Fancy feet? Oh, right. “If I had to take a guess, I’d say they reacted to something in the baklava.”
“See? I told you I’m not a good cook. One time and I give everyone food poisoning, only instead of vomiting they got horny.” Her feet dropped to the floor and she sat tall in his chair. “Hey, we could totally package it and rake in the dough. Get it?” She laughed and Braden couldn’t help but do the same.
He relaxed into the chair thinking of the possibilities. It wasn’t a bad idea to package the baklava and sell it to the local markets. He’d have to play around with the recipe at home and see if he could recreate the results. Next batch he’d test on the two of them.
“Before we do anymore baking, I want to teach you how I keep the books. Do you know anything about accounting?”
Her face screwed up tight as if she’d eaten a sour lemon. “No.”
“Computers?”
“Sure. I’m addicted to Twitter. That’s the only way to get the news.”
“I keep all the day’s receipts and everything you need on that computer in front of you.” He pointed to his laptop. “Go on and power it up.”
She opened it and pressed the ‘on’ button then twirled her chair in a circle. “I love this chair.”
Lola really got pleasure out of anything. To him that chair represented responsibility and success. He spent hours sitting in it while on the phone with suppliers, entering in the daily receipts, and doing countless and endless mundane tasks, and never once did he ever spin his chair around. It wasn’t his nature.

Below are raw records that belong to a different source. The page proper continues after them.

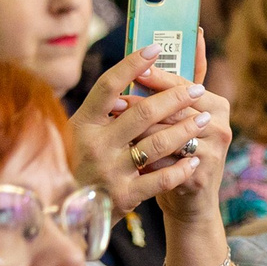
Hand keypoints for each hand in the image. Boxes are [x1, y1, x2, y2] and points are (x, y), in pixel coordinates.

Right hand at [69, 34, 231, 230]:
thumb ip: (101, 114)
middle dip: (174, 98)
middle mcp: (95, 144)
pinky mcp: (124, 196)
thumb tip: (131, 80)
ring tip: (205, 119)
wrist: (61, 217)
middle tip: (198, 89)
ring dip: (185, 129)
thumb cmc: (74, 167)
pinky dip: (180, 168)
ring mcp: (110, 171)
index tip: (155, 48)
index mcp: (82, 124)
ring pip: (156, 143)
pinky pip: (159, 179)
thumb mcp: (77, 136)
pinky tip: (195, 160)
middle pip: (142, 112)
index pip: (109, 86)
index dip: (132, 65)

He rose from his chair and dragged it to the other side of the desk to sit next to her. After a few minutes of lecturing on the ins and outs of accounting, she exhaled. Loudly.
He looked up at her. “What?”
“Do you have a book?” She shifted in her chair, moving it back and forth as if she were nervous.
“A book?”
“Yes. On accounting.”
He kept his books above the credenza. He stood and opened the small cabinet door, finding the book on basic accounting he’d bought for his sister, hoping she might someday join him in running the restaurant. She’d handed back the book right before she informed him she was moving to attend film school in New York.
Braden offered Lola the book and took the seat on the other side of the desk. “Would this do?”
She flipped through the pages. “Is this what I’d need to know for the auditors?”
“It’s a good start. I’d still need to show you how to apply the information specifically to the restaurant and our system. But we don’t have a lot of time for you to read though it and try to teach yourself.”
She worried her lip and her fingers played an invisible piano on his desk. “There’s something I should tell you, something nobody else knows. Not even Portia.”
A twinge of guilt had him shifting in the uncomfortable chair. “Go on.”
“I have a photographic memory. Not only that, I’m really good with numbers. I mean, not Rain Man good, I can’t count cards, though I haven’t tried, and if you dropped a box of toothpicks I couldn’t tell you how many were on the ground unless the box was empty and I knew how many were in there to start, but that’s cheating and I don’t cheat.”
“So you’re not an autistic savant. Good to know. When you say you’re good at numbers, what do you mean?”